**Assignment**
Could you retype, exactly and with no pictures, only the lines from the first line of the records below through the line that contains "module dbuf_XLOOP_XCONTROL_XU8_XU10 (CELV,CELG,i,o,SUB);"?

----- Given data -----

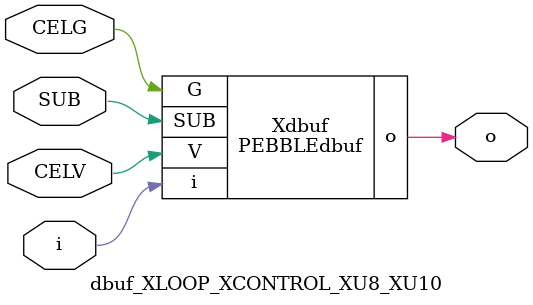
<source format=v>



module PEBBLEdbuf ( o, G, SUB, V, i );

  input V;
  input i;
  input G;
  output o;
  input SUB;
endmodule

//Celera Confidential Do Not Copy dbuf_XLOOP_XCONTROL_XU8_XU10
//Celera Confidential Symbol Generator
//Digital Buffer
module dbuf_XLOOP_XCONTROL_XU8_XU10 (CELV,CELG,i,o,SUB);
input CELV;
input CELG;
input i;
input SUB;
output o;

//Celera Confidential Do Not Copy dbuf
PEBBLEdbuf Xdbuf(
.V (CELV),
.i (i),
.o (o),
.SUB (SUB),
.G (CELG)
);
//,diesize,PEBBLEdbuf

//Celera Confidential Do Not Copy Module End
//Celera Schematic Generator
endmodule

</source>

-----

**Finished task**
<source format=v>



module PEBBLEdbuf ( o, G, SUB, V, i );

  input V;
  input i;
  input G;
  output o;
  input SUB;
endmodule

//Celera Confidential Do Not Copy dbuf_XLOOP_XCONTROL_XU8_XU10
//Celera Confidential Symbol Generator
//Digital Buffer
module dbuf_XLOOP_XCONTROL_XU8_XU10 (CELV,CELG,i,o,SUB);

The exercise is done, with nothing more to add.